Document: WM-030                                                 P. Webb
Category: Project                                             2018.02.24

                           Socii Dispatch 03

Abstract

   Ship often!

Body

   I have been cranking out features and improvements over the past
   month. As I gear up for a major feature release, I’d like to quickly
   run through what’s in production now and what I’ve learned since my
   last dispatch.

   1. Top 8

      From the ashes of Myspace comes a feature I’ve missed dearly in
      every social network since. Why is this important to me? Well,
      sometimes I forget my friends’ usernames. I never forget a face.
      With Socii you can change your username whenever you want so for
      people you really want to keep in contact with (outside of
      real-life phone numbers and such), adding them to your top 8 is
      the way to go.

      🎶 I’m bringing Myspace back, yeah!

   2. Performance

      Three notable changes fall under this section.

      First, I got rid of the WebP decoder[1] (and fixed an issue that
      arose on account of me doing too much in one commit). It was a bit
      slow in development which should have made me realize it’d be MUCH
      too slow for production (even the WebAssembly-based/-compiled
      decoder I found wasn’t good enough). Blink-based browsers (Chrome,
      Opera, Vivaldi, &c) were unaffected but Firefox and Safari
      suffered greatly. Personally, I use Firefox as my main browser
      so I felt this pain and hated it.

      Bye bye WebP…for now

      Second, I implemented pagination. Prior to this, the hub (homepage
      of the actual network[2], not the marketing site[3]) was loading
      every. Single. Post. It was a friggin’ mess tbh. Now, I’d like
      to have done this in my GraphQL service but I don’t understand
      enough about it to implement cursor-based paging so the solution I
      came up with is kinda hacky. It works for now but I’m on the
      lookout for tutorials or code samples that implement proper
      GraphQL pagination with graphql.js (even the official "how
      to[4])" site is devoid of this information).

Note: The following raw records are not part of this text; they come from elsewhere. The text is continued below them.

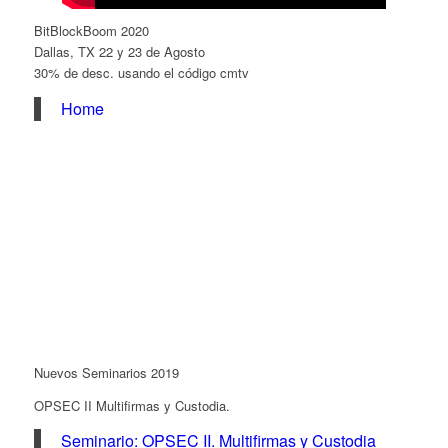
BitBlockBoom 2020
Dallas, TX 22 y 23 de Agosto
30% de desc. usando el código cmtv
Home
Nuevos Seminarios 2019
OPSEC II Multifirmas y Custodia.
Seminario: OPSEC II. Multifirmas y Custodia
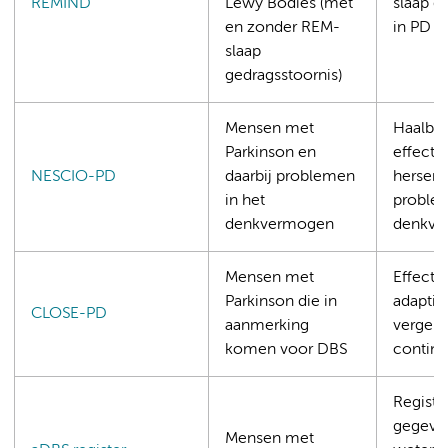
REMIND
Lewy Bodies (met
slaap g
en zonder REM-
in PD e
slaap
gedragsstoornis)
Mensen met
Haalbaa
Parkinson en
effecte
NESCIO-PD
daarbij problemen
hersens
in het
problem
denkvermogen
denkve
Mensen met
Effectiv
Parkinson die in
adaptie
CLOSE-PD
aanmerking
vergeli
komen voor DBS
contin
Registr
gegeve
Mensen met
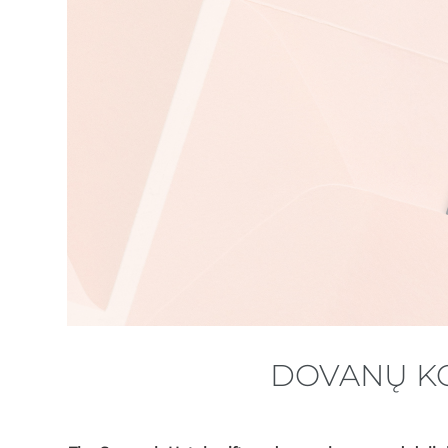
DOVANŲ K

      Finally, I created a custom script bundler to minify and combine
      front-end JavaScript so there would be far less render-blocking
      scripts to deal with. All the bundling frameworks like Rollup,
      Webpack, &c, do too much while also not being flexible enough to
      do what I wanted to do.

      I’m still working on improving performance. No one wants to visit
      a sluggish site, it’s a waste of your time.

   3. Timelines

      You can now toggle between the global timeline and your top 8
      timeline (well, if you’ve added anyone to that list).

   4. Responsiveness

      As a front-end designer, it hurt me to publish something that
      didn’t work well at smaller browser widths/breakpoints. I was
      finally able to get a lot of the stylistic things that were
      bothering me taken care of. Looking at these screenshots though, I
      gotta rethink the post footer. It looks too fat, I think both bits
      of info can fit on the same line.

      Ooh, dat sweet responsive network

   Things I’ve learned

      1. Ship small features often. Not only do you get a sense of
         progression, but you can find issues quickly should you
         accidentally push errors into production.
      2. Image uploading in a performant way[5] that performs well
         with WebSockets is harder than I thought. I think I have
         something figured out but I have some non-Socii work to catch
         up on before I test my theory.